Mit den „Rote-Punkt-Aktionen“ der frühen 70er Jahren
im vergangenen Jahrhundert gelang es zum Teil, Fahrpreiserhöhungen
zurückzudrehen.
24.01.2012 | 19:04 Uhr
Der Praxisstart des VRR-Sozialtickets passt zur
Vorgeschichte: Irgendwie will das an sich gut gemeinte Projekt, das auch den
ärmeren Menschen in der Region Mobilität ermöglichen soll, nicht gelingen.
Zuerst wurde lange in den Gremien gestritten, ob es überhaupt einen
Sozial-Fahrschein geben soll. Dann entschlossen sich mehrere Kommunen im
Verbundgebiet, es gar nicht erst einzuführen. Und auch der aktuelle Blick auf
die Verkaufszahlen des seit November erhältlichen Fahrscheins sorgt für wenig
Optimismus: Nicht einmal fünf Prozent derjenigen, die Anspruch darauf hätten,
greifen beim Sozialticket zu. Mit 14 Prozent hatte man gerechnet.
Immerhin: Die Nachfrage steigt langsam; aber man ist durchaus versucht,
schon jetzt von einem Ladenhüter zu sprechen.
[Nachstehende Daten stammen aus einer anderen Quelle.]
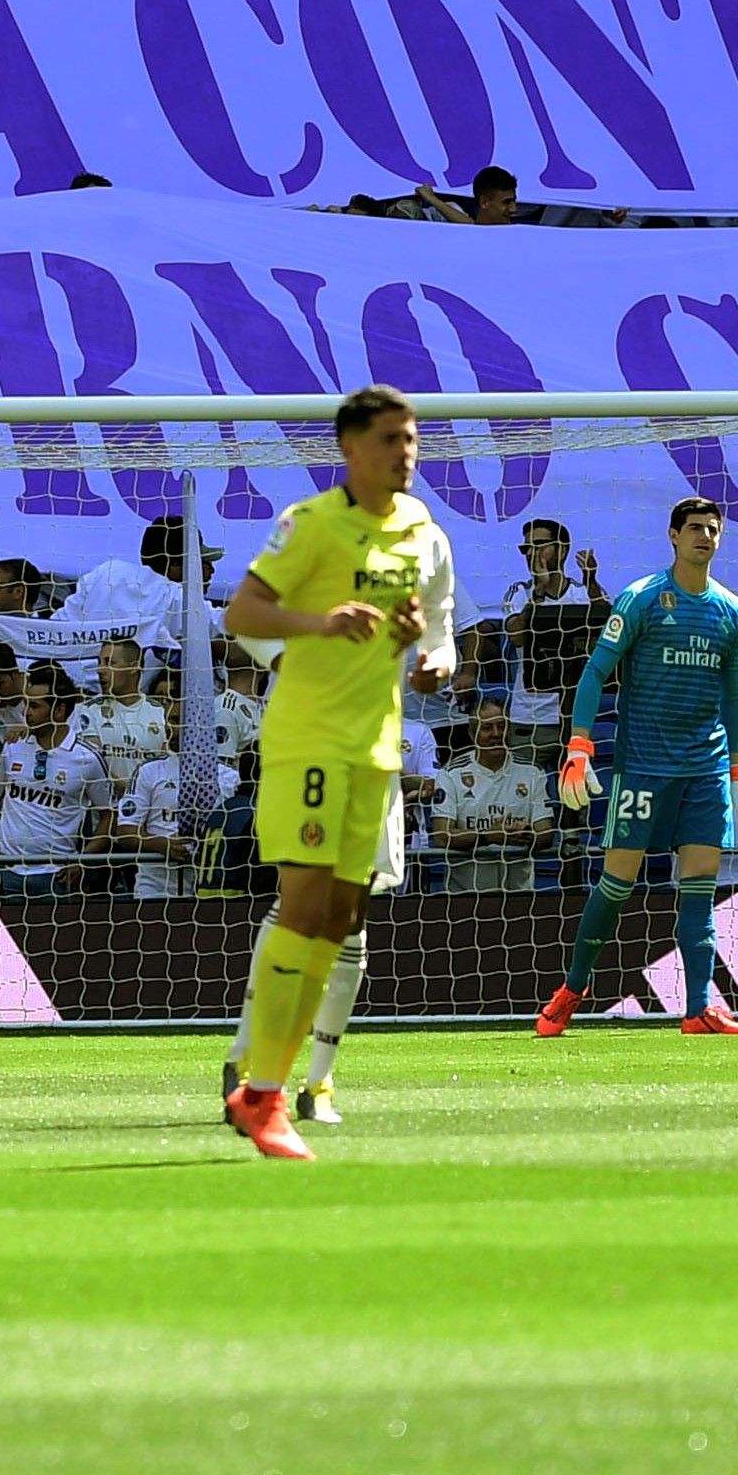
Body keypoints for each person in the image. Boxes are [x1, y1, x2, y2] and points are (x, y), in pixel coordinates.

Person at [213, 383, 459, 1160]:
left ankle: (280, 1087)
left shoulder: (422, 529)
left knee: (341, 917)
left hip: (377, 747)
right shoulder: (311, 525)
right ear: (350, 448)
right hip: (308, 740)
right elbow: (241, 614)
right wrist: (319, 623)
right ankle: (261, 1088)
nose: (406, 451)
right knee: (304, 903)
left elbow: (430, 628)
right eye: (390, 438)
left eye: (412, 437)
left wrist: (424, 654)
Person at [537, 496, 738, 1036]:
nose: (704, 536)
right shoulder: (640, 600)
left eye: (712, 529)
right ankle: (574, 986)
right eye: (694, 529)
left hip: (704, 769)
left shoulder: (732, 611)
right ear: (673, 536)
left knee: (701, 882)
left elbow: (734, 698)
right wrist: (579, 747)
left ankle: (699, 1008)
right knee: (618, 883)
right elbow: (594, 675)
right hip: (644, 769)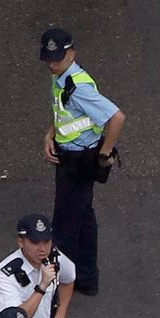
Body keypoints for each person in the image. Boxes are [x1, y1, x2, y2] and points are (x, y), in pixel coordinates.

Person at [38, 26, 126, 295]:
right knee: (84, 218)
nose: (52, 64)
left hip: (77, 161)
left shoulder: (77, 85)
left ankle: (54, 286)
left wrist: (104, 153)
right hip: (71, 155)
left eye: (58, 58)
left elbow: (117, 118)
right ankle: (87, 279)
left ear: (72, 53)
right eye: (48, 58)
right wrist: (50, 134)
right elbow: (62, 110)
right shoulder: (62, 77)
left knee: (64, 226)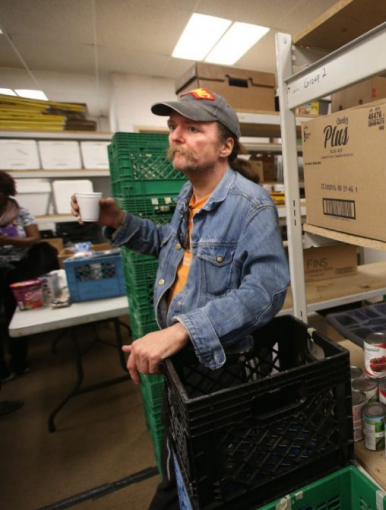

Beim VRR will man vorerst Ruhe bewahren und verweist darauf, dass die
Testphase für das Sozialticket schließlich ein Jahr läuft. Dennoch wird es Zeit
für die Ticketmanager, sich Gedanken über das Warum zu machen. Der Hauptgrund
für das sich anbahnende Verkaufsdesaster liegt eigentlich auf der Hand: Selbst
29,90 Euro sind für Menschen ohne jede finanzielle Reserve offenkundig ein zu
hoher Preis für ein bisschen Mobilität.